→ **O QUE FAZER**
1. Reproduza fielmente a parte do trecho sobre o populismo que vai de "causadas sobretudo pela" até "a seu favor.", inclusive.
2. Segundo o trecho sobre o populismo, desde quando ferviam na América Latina as paixões antiamericanas reavivadas pela Argentina peronista?

→ **TRECHO DE ORIGEM**

++++++++++++++++++++

6 - O populista alimenta o ódio de classes. "As revoluções nas democracias são


causadas sobretudo pela intemperança dos demagogos", explica Aristóteles. O
conteúdo dessa intemperança foi o ódio contra os ricos: "Algumas vezes por sua
política de denúncias... e outras atacando-os como classe, (os demagogos) incitam
contra eles o povo." Os populistas latino-americanos correspondem à definição clássica,
com uma nuance: fustigam "os ricos", mas atraem os "empresários patrióticos" que
apóiam o seu regime. O populista não busca, necessariamente, abolir o mercado:
sujeita seus agentes e os manipula a seu favor.

7 - O populista mobiliza permanentemente os grupos sociais. O populismo apela,


organiza, inflama as massas. A praça pública é o teatro onde comparece "Sua
Majestade, o Povo" para demonstrar sua força e escutar as inventivas contra "os maus"
de dentro e de fora. "O povo", claro, não é a soma de vontades individuais expressas
em um voto e representadas por um Parlamento; nem sequer a encarnação da "vontade
geral" de Rousseau, mas uma massa seletiva e vociferante que caracterizou outro
clássico, Marx - não Karl, mas Groucho: "O poder para os que gritam 'O poder para o
povo!'"

8 - O populismo fustiga sistematicamente o "inimigo externo". Imune à crítica e


alérgico à autocrítica, precisando apontar bodes expiatórios para os fracassos, o regime
populista (mais nacionalista que patriótico) precisa desviar a atenção interna para o
adversário de fora. A Argentina peronista reavivou as velhas (e explicáveis) paixões
antiamericanas que ferviam na América Latina desde a guerra de 1898, mas Fidel
converteu essa paixão na essência de seu triste regime, definido pelo que odeia, não
pelo que ama, aspira ou consegue. E Chávez levou sua retórica antiamericana a
expressões de baixeza que até seu mentor Fidel (talvez) consideraria de mau gosto. Ao
mesmo tempo, faz representar nas ruas de Caracas simulacros de defesa contra uma
invasão que só existe em sua imaginação, mas em que um setor importante da
população venezuelana (contrária, em geral, ao modelo cubano) acaba acreditando.

++++++++++++++++++++

Entradas do conjunto de dados:

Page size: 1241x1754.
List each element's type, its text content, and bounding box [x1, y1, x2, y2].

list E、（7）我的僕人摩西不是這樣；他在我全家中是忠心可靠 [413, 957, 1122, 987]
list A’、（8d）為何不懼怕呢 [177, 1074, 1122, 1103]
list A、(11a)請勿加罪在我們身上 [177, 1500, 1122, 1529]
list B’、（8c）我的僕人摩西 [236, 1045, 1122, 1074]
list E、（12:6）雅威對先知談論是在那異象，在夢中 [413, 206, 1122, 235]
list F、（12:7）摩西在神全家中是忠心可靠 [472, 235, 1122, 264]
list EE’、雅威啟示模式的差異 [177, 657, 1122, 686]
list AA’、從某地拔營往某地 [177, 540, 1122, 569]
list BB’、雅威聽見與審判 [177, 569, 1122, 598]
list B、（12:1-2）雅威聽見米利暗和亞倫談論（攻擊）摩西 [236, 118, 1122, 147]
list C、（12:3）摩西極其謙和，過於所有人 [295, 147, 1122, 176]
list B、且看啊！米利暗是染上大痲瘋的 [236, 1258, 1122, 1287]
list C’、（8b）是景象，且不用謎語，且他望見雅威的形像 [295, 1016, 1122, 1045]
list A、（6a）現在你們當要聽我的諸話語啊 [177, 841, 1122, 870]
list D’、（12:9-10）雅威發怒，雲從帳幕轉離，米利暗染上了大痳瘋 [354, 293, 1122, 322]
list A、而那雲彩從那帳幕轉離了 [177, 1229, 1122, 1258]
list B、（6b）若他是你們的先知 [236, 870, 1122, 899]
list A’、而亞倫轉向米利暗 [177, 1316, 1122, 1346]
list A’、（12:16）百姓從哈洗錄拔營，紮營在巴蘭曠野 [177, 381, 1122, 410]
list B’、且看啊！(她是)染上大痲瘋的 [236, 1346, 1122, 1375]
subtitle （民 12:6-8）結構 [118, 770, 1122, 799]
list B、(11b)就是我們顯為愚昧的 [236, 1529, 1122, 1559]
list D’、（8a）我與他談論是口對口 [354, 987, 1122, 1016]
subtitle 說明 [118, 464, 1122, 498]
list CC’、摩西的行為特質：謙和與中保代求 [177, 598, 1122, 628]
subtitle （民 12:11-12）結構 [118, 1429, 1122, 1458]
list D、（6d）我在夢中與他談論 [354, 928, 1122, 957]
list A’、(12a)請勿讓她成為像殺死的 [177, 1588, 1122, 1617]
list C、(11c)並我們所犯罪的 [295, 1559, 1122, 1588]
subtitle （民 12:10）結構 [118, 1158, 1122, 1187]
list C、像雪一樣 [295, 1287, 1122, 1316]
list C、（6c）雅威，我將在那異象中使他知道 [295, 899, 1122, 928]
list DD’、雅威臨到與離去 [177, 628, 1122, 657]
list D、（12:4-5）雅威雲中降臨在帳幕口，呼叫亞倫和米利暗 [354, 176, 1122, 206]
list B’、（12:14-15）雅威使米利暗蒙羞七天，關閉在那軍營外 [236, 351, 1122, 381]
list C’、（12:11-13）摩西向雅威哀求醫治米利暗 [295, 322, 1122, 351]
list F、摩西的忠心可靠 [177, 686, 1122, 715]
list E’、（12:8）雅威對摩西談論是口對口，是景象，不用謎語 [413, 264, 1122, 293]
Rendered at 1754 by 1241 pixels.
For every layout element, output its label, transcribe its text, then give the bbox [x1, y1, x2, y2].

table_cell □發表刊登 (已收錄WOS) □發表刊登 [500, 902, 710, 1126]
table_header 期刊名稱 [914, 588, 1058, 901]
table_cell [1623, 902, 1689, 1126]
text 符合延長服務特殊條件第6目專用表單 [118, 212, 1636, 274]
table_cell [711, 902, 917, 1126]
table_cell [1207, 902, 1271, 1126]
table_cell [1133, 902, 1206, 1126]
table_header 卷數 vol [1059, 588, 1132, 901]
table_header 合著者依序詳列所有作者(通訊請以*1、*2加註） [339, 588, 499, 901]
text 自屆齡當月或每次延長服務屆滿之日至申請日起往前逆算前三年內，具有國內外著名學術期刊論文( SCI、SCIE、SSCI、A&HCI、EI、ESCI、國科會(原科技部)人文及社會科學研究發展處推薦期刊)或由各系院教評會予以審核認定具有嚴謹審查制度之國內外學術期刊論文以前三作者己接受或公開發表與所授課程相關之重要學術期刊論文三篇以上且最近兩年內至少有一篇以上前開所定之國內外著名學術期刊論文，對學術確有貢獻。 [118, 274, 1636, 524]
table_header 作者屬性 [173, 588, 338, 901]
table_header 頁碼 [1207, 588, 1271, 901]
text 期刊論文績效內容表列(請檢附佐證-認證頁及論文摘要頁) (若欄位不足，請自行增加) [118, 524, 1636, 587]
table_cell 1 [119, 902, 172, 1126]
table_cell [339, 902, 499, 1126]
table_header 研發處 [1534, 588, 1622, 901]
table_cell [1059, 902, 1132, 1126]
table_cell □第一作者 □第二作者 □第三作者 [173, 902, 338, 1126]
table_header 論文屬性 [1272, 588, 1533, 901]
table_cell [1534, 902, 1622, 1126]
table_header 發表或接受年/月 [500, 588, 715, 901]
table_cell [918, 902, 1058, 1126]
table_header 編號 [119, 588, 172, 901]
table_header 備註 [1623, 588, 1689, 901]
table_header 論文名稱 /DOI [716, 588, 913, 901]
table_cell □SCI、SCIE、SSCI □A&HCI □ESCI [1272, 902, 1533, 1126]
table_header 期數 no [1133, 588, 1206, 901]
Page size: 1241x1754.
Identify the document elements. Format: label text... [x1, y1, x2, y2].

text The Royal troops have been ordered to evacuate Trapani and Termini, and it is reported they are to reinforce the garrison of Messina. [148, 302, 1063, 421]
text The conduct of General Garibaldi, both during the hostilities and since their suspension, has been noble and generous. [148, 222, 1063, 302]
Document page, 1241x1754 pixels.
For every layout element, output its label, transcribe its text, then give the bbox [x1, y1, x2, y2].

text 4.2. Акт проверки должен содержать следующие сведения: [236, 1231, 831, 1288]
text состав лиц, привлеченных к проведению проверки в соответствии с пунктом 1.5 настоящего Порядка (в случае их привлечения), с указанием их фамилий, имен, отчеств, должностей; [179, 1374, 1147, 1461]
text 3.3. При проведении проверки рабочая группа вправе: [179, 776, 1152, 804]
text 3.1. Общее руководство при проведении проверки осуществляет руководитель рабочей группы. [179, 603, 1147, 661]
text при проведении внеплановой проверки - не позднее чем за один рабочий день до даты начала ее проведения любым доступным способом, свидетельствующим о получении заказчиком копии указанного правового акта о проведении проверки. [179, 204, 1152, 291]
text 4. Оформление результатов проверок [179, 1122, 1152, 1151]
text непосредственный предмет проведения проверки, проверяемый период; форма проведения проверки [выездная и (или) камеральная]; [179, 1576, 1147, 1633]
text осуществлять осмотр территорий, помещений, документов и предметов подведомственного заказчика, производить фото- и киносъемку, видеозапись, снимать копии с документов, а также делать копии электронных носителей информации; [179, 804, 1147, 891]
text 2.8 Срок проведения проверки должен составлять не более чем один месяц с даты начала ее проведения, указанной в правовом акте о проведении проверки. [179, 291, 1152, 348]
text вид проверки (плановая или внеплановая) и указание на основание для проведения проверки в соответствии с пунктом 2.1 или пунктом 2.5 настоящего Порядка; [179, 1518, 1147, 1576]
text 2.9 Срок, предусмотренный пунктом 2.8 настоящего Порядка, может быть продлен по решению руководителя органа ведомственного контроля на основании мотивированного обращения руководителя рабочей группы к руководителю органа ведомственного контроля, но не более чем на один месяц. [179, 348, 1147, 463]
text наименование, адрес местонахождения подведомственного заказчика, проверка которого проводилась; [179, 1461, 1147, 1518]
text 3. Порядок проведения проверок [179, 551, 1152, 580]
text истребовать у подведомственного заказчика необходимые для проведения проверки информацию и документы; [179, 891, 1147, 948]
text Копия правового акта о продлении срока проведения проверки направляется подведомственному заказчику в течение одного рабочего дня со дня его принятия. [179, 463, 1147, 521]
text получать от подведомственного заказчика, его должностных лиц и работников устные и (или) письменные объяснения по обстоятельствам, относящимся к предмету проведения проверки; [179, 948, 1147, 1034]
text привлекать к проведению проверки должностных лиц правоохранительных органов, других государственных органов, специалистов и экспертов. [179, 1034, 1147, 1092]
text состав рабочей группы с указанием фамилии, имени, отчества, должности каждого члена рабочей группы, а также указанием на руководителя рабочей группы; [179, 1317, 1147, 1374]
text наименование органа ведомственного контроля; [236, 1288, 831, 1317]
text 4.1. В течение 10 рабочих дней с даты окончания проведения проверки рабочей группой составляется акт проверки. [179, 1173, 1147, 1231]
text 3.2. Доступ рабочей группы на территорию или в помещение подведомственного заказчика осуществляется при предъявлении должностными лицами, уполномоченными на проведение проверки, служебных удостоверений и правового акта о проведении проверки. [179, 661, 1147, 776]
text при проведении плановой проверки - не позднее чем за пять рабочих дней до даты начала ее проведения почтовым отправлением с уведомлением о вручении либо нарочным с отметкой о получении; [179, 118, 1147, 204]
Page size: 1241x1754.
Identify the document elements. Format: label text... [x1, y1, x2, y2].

++++++++++++++++++++

→ **RESPOSTAS ÀS TAREFAS**
1.
causadas sobretudo pela intemperança dos demagogos", explica Aristóteles. O
conteúdo dessa intemperança foi o ódio contra os ricos: "Algumas vezes por sua
política de denúncias... e outras atacando-os como classe, (os demagogos) incitam
contra eles o povo." Os populistas latino-americanos correspondem à definição clássica,
com uma nuance: fustigam "os ricos", mas atraem os "empresários patrióticos" que
apóiam o seu regime. O populista não busca, necessariamente, abolir o mercado:
sujeita seus agentes e os manipula a seu favor.

2. Desde a guerra de 1898.